What to do ▸ If you see a picture in the data below, omit it and copy the rest exactly.

Records provided ▸

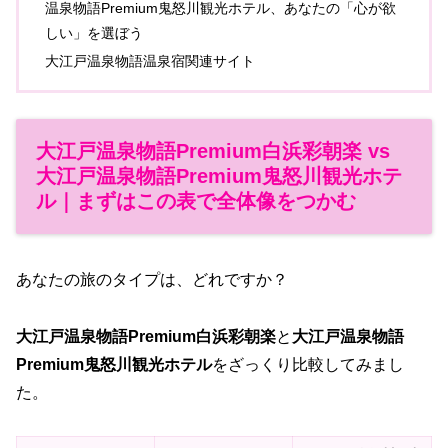
温泉物語Premium鬼怒川観光ホテル、あなたの「心が欲
しい」を選ぼう
大江戸温泉物語温泉宿関連サイト
大江戸温泉物語Premium白浜彩朝楽 vs
大江戸温泉物語Premium鬼怒川観光ホテ
ル｜まずはこの表で全体像をつかむ
あなたの旅のタイプは、どれですか？
大江戸温泉物語Premium白浜彩朝楽
と
大江戸温泉物語
Premium鬼怒川観光ホテル
をざっくり比較してみまし
た。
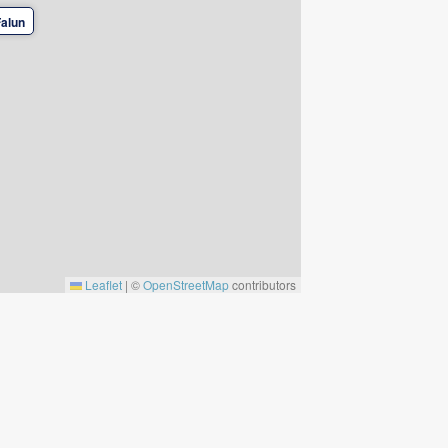
Falun
Leaflet
|
©
OpenStreetMap
contributors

Solution to the exercise ▸
温泉物語Premium鬼怒川観光ホテル、あなたの「心が欲
しい」を選ぼう
大江戸温泉物語温泉宿関連サイト
大江戸温泉物語Premium白浜彩朝楽 vs
大江戸温泉物語Premium鬼怒川観光ホテ
ル｜まずはこの表で全体像をつかむ
あなたの旅のタイプは、どれですか？
大江戸温泉物語Premium白浜彩朝楽
と
大江戸温泉物語
Premium鬼怒川観光ホテル
をざっくり比較してみまし
た。
Falun
Leaflet
|
©
OpenStreetMap
contributors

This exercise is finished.